What happened

Shares of Inovio Pharmaceuticals (NASDAQ:INO) declined on Friday after investment bank Stifel cut its rating on the biotech stock. 

So what

Stifel analyst Stephen Willey reduced his rating on Inovio's shares from buy to hold. Willey believes that after the stock's incredible gains in 2020 -- the stock is up a staggering 797% so far this year -- the risk-to-reward equation for investors is now "less palatable." 

A sculpture of a bull facing a sculpture of a bear.

The bears and bulls are battling over Inovio's shares.
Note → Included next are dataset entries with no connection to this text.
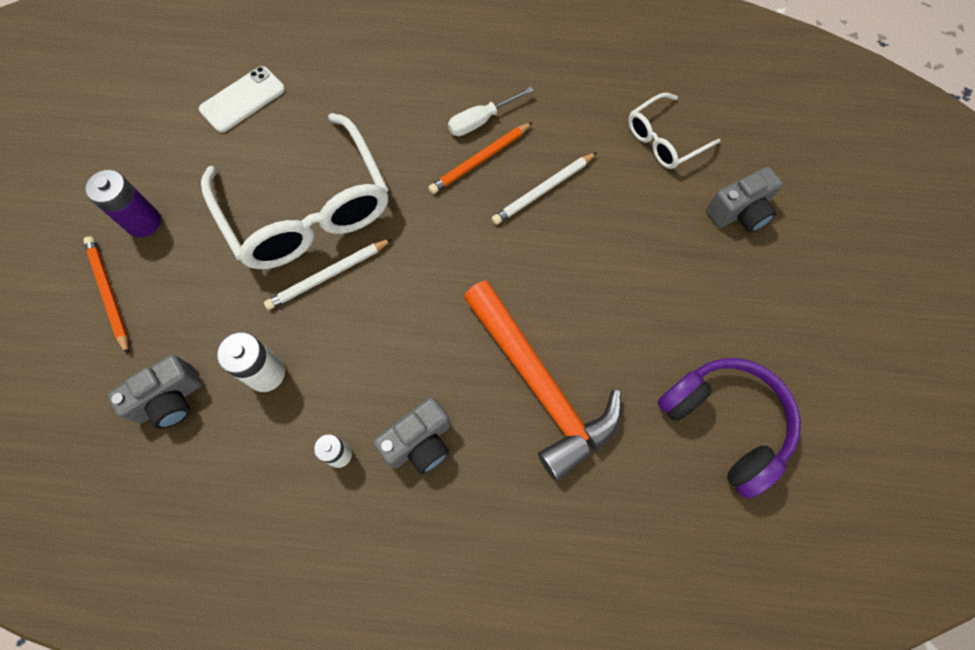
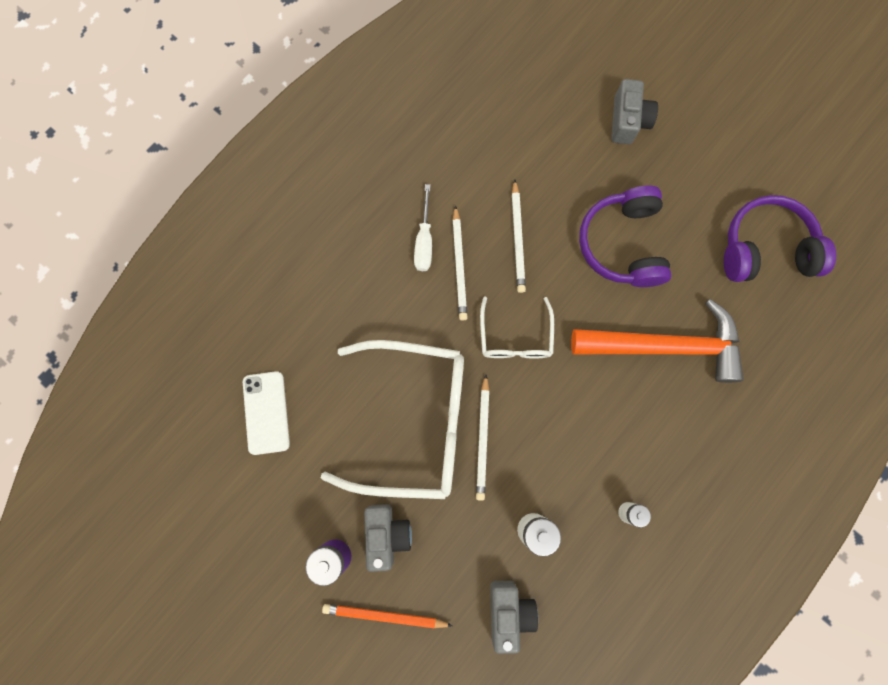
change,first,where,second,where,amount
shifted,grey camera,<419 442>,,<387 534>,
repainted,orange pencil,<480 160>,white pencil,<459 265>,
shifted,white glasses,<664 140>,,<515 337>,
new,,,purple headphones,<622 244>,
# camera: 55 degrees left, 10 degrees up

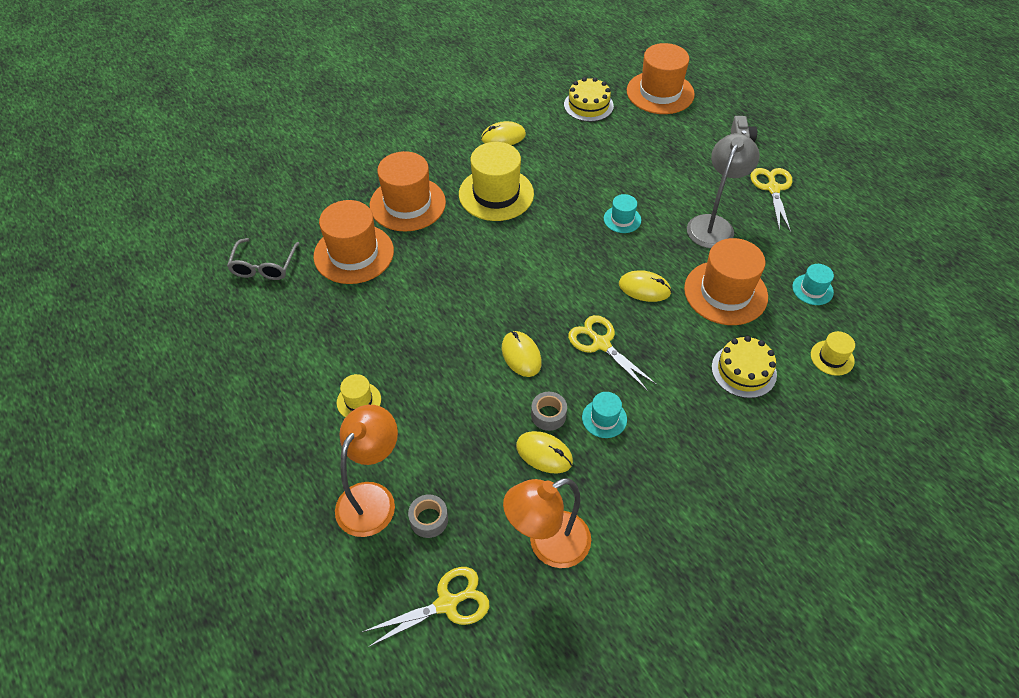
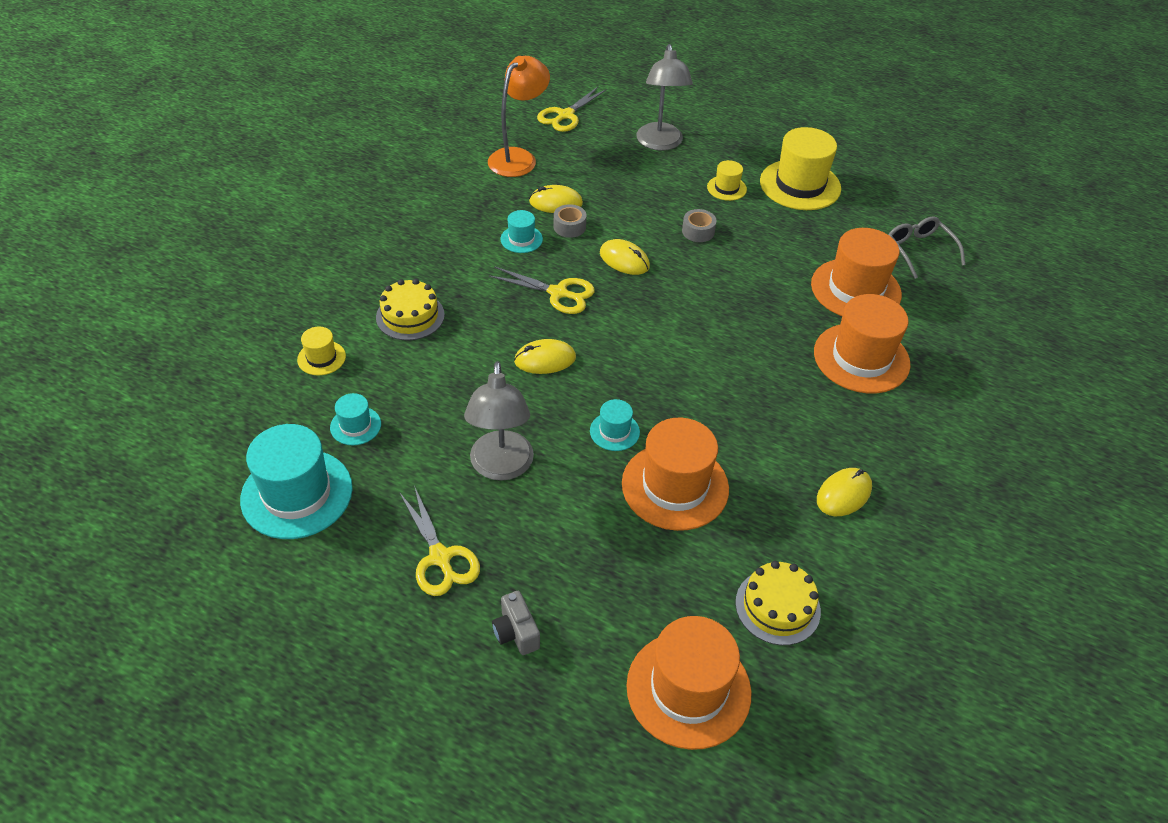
change,first,where,second,where,amount
new,,,turquoise hat,<297 493>,
shifted,orange hat,<725 292>,,<675 486>,
repainted,orange lamp,<372 498>,grey lamp,<660 143>,
shifted,grey tape,<429 519>,,<698 231>,
shifted,yellow hat,<496 194>,,<800 185>,
# camera: 150 degrees right, 5 degrees down

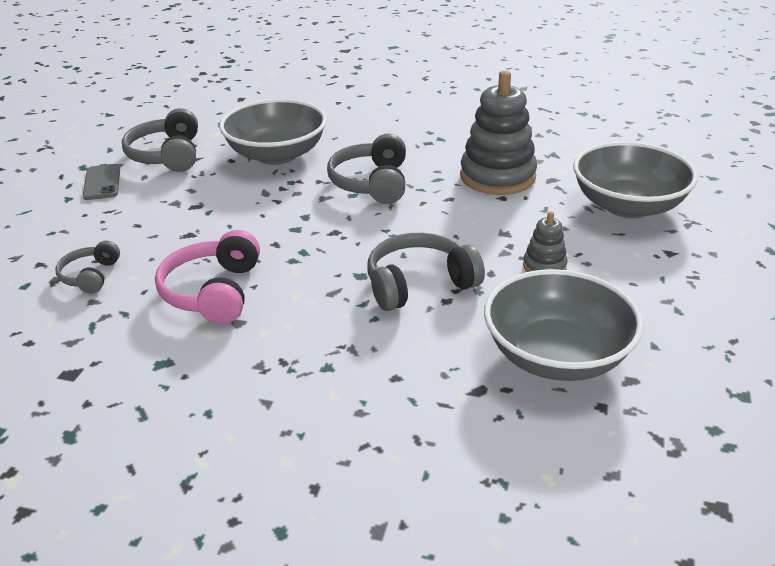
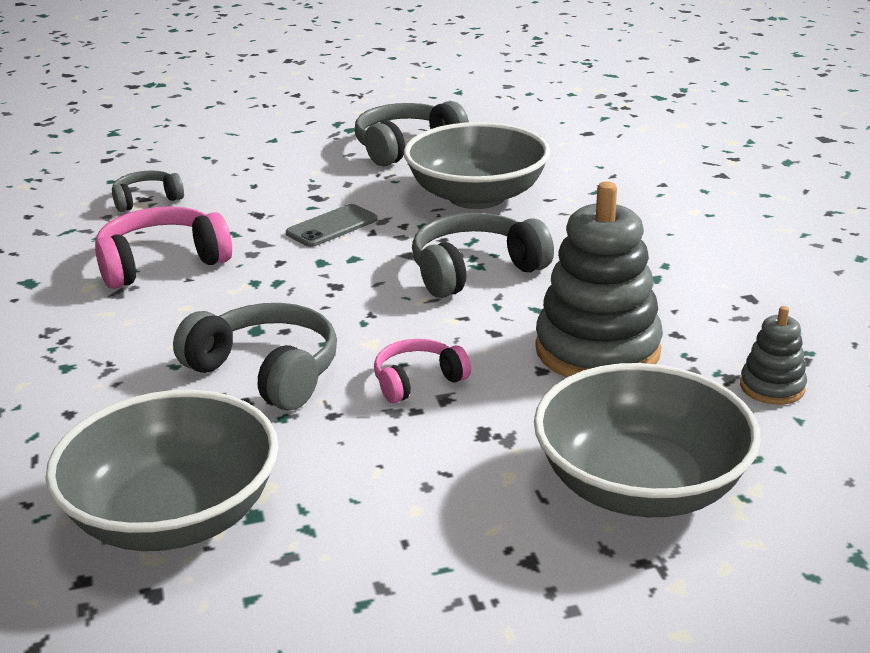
change,first,where,second,where,amount
shifted,grey phone,<102 182>,,<332 226>,
new,,,pink headphones,<417 381>,
shifted,grey stacking toy,<544 266>,,<772 387>,
# camera: 60 degrees right, 5 degrees down

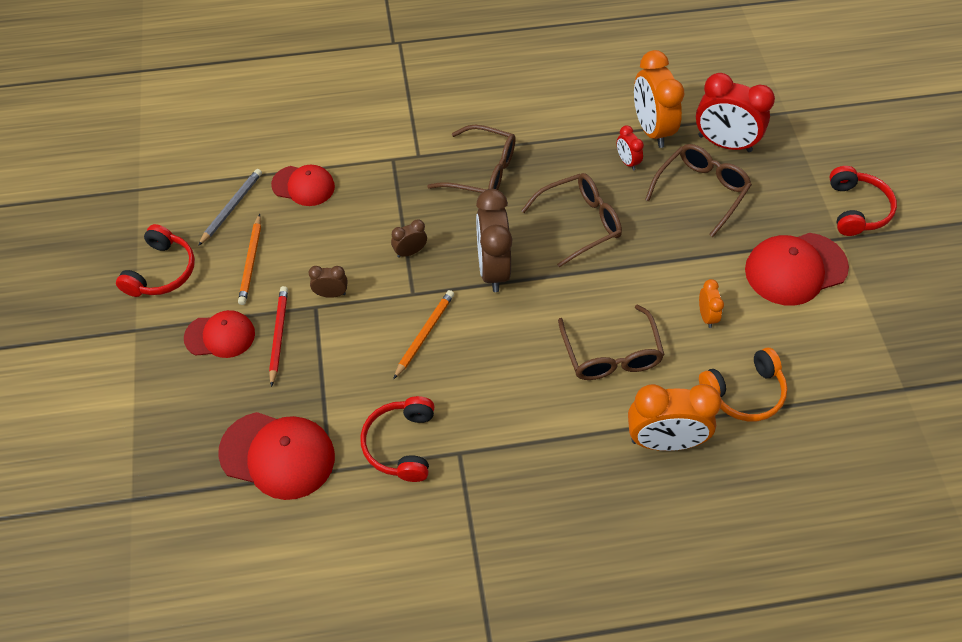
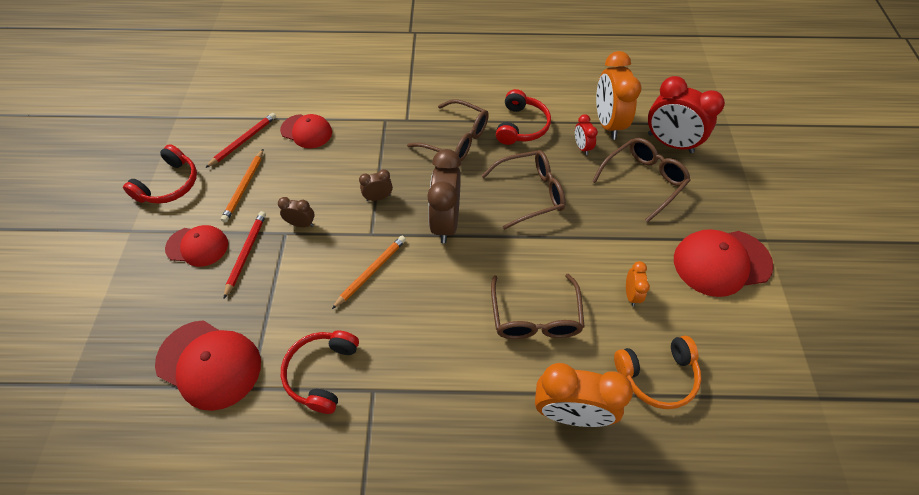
change,first,where,second,where,amount
repainted,grey pencil,<231 208>,red pencil,<243 141>,
shifted,red headphones,<857 209>,,<521 126>,
# camera: 10 degrees right, 0 degrees up

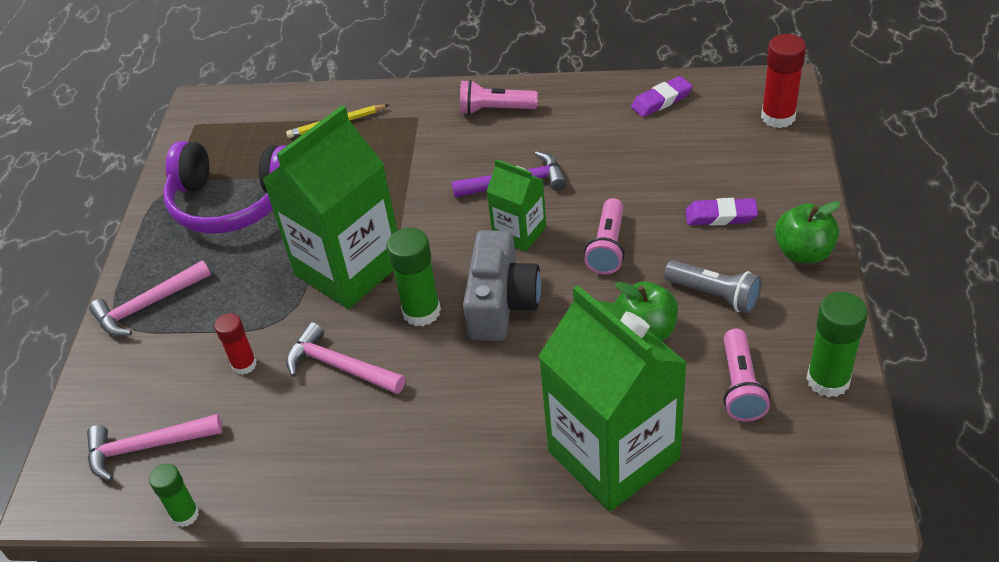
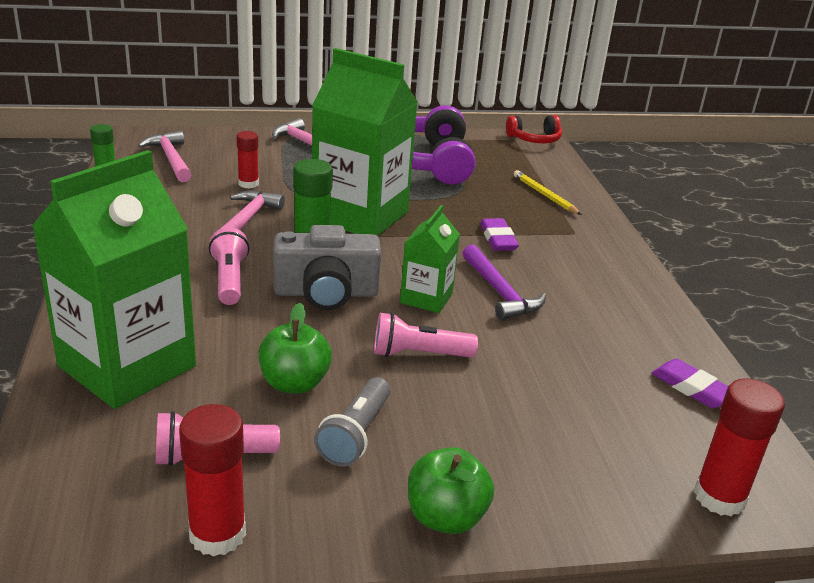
change,first,where,second,where,amount
repainted,green glue stick,<828 380>,red glue stick,<217 534>,
shifted,pink flashlight,<495 109>,,<229 280>,
shifted,purple eraser,<720 216>,,<498 239>,
new,,,red headphones,<534 139>,
# camera: 70 degrees right, 15 degrees down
Image source: Getty Images.

Although Willey did raise his target price for Inovio's stock from $19 to $24, his new price forecast represents potential downside of 20% based on Inovio's closing price of $29.98 on Friday.

"While acknowledging peer COVID-19 vaccine company valuations would suggest we're potentially leaving significant upside on the table, should promising immunogenicity data (i.e. robust neutralizing antibody response) and a large government-written check subsequently materialize, we also believe any potential downside risk in the absence of the aforementioned events occurring is equally significant," Willey said. 

Now what

Not all analysts are bearish on Inovio's stock, however. On the same day that Willey cut his rating to hold, Cantor Fitzgerald analyst Charles Duncan reiterated his "overweight" rating on Inovio's shares and boosted his target price from $17 to $45. After studying the company's clinical programs and meeting with management, Duncan came away with a more bullish view of Inovio's vaccine development potential. 

As is often the case with early-stage biotech companies, analysts can have far different views. Ultimately, investors will need to decide for themselves whether they're bullish or bearish on Inovio's future prospects.